Perfetto CI

This CI is used on-top of (not in replacement of) Android's TreeHugger. It gives early testing signals and coverage on other OSes and older Android devices not supported by TreeHugger.

See the Testing page for more details about the project testing strategy.

The CI is based on GitHub actions. The entry-point is .github/workflows/analyze.yml.

The analyze step triggers other workflows (UI, linux tests, etc) depending on the changed files.

Self-hosted runners in GCE

We use self-hosted runners that register on the GitHub project.

The Google Cloud project that hosts them is called perfetto-ci

The source code lives in infra/ci

Worker GCE VMs

We have a variable number of GCE vms (see GCE_VM_TYPE in config.py) driven by an autoscaler, up to MAX_VMS_PER_REGION.
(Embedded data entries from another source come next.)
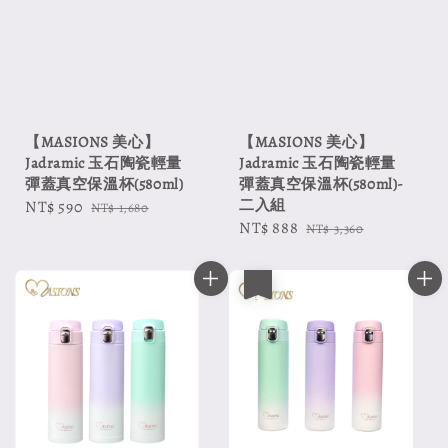
【MASIONS 美心】
【MASIONS 美心】
Jadramic 玉石陶瓷輕量
Jadramic 玉石陶瓷輕量
彈蓋真空保溫杯(580ml)
彈蓋真空保溫杯(580ml)-
二入組
Sale
NT$ 590
Regular
NT$ 1,680
Sale
NT$ 888
Regular
price
price
NT$ 3,360
price
price
優惠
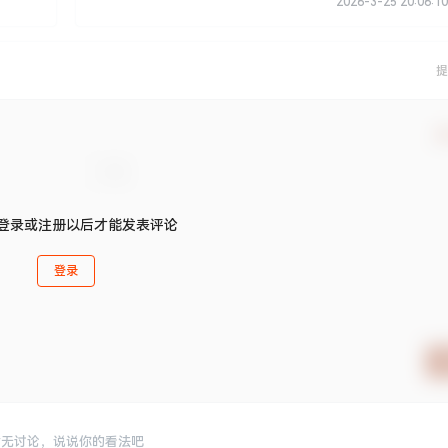
2026-3-25 20:06:10
提
确
登录或注册以后才能发表评论
登录
暂无讨论，说说你的看法吧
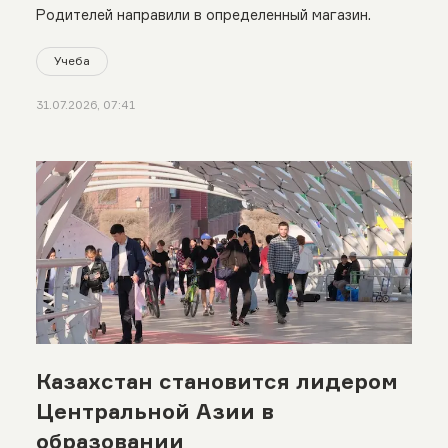
Родителей направили в определенный магазин.
Учеба
31.07.2026, 07:41
Казахстан становится лидером
Центральной Азии в
образовании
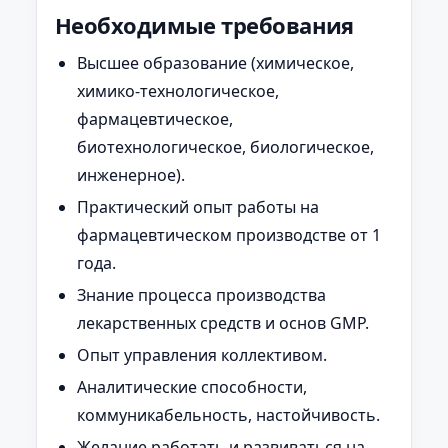
Необходимые требования
Высшее образование (химическое,
химико-технологическое,
фармацевтическое,
биотехнологическое, биологическое,
инженерное).
Практический опыт работы на
фармацевтическом производстве от 1
года.
Знание процесса производства
лекарственных средств и основ GMP.
Опыт управления коллективом.
Аналитические способности,
коммуникабельность, настойчивость.
Желание работать и развиваться на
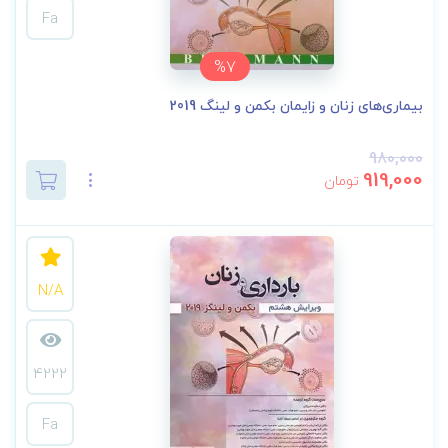
Fa
%7
بیماری‌های زنان و زایمان بکمن و لینگ 2019
980,000
919,000
تومان
N/A
4222
Fa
Each GCE vm runs a fixed number (NUM_WORKERS_PER_VM) of sandbox containers.

Each sandbox container runs an instance of a GitHub Action Runner.

The build and test happens within the Action Runner.

On top of this, each GCE vm runs one privileged Docker container called worker. The worker handles the basic setup of the VM and does nothing other than ensuring that there are always N sandboxes running, via supervisord.

The whole system image is read-only. The VM itself is stateless. No state is persisted outside of Google Cloud Storage (only for UI artifacts) and GitHub's cache. The SSD is used only as a scratch disk for swap - to use a large tmpfs - and is cleared on each reboot.

VMs are dynamically spawned using the Google Cloud Autoscaler and use a Stackdriver Custom Metric pushed by the ci.perfetto.dev AppEngine as cost function. Such metric is the number of queued + running pull-requests.

The GCE vm and the privileged docker container run with the service account gce-ci-worker@perfetto-ci.iam.gserviceaccount.com.

The sandbox runs with a restricted service account gce-ci-sandbox@perfetto-ci.iam.gserviceaccount.com which is only allowed to create - but not delete or overwrite - artifacts in gs://perfetto-ci-artifacts

Sequence Diagram

This is what happens, in order, on a worker instance from boot to the test run.

make -C /infra/ci worker-start
┗━ gcloud start ...

[GCE] # From /infra/ci/worker/gce-startup-script.sh
docker run worker ...

[worker] # From /infra/ci/worker/Dockerfile
┗━ /infra/ci/worker/worker_entrypoint.sh
  ┗━ supervisord
    ┗━ [N] /infra/ci/worker/sandbox_runner.py
      ┗━ docker run sandbox-N ...

[sandbox-X] # From /infra/ci/sandbox/Dockerfile
┗━ /infra/ci/sandbox/sandbox_entrypoint.sh
  ┗━ github-action-runner/run.sh
    ┗━ .github/workflows/analyze.yml
      ┣━ .github/workflows/linux-tests.yml
      ┣━ .github/workflows/ui-tests.yml
         ...
      ┗━ .github/workflows/android-tests.yml

Playbook

Frontend (JS/HTML/CSS/py) changes

Test-locally: make -C infra/ci/frontend test

Deploy with make -C infra/ci/frontend deploy

Worker/Sandbox changes

Build and push the new docker containers with:

make -C infra/ci build push
Restart the GCE instances, either manually or via

make -C infra/ci restart-workers

Security considerations

The gs://perfetto-artifacts GCS bucket are world-readable and writable by the GAE and GCE service accounts.
Overall, no account in this project has any interesting privilege:
- The worker and sandbox service accounts don't have any special capabilities outside of the CI project itself. Even if compromised they wouldn't allow anything that couldn't be done by spinning your own Google Cloud project.
This CI deals only with functional and performance testing and doesn't deal with any sort of continuous deployment.
GitHub actions are triggered automatically only for perfetto-team and perfetto-contributors.
Sandboxes are not too hard to escape (Docker is the only boundary).
As such neither pre-submit nor post-submit build artifacts are considered trusted. They are only used for establishing functional correctness and performance regression testing.
Binaries built by the CI are not ran on any other machines outside of the CI project. They are deliberately not pushed to GCS.
The only build artifacts that are retained (for up to 30 days) and uploaded to the GCS bucket are the UI artifacts. This is for the only sake of getting visual previews of the HTML changes.
UI artifacts are served from a different origin (the GCS per-bucket API) than the production UI.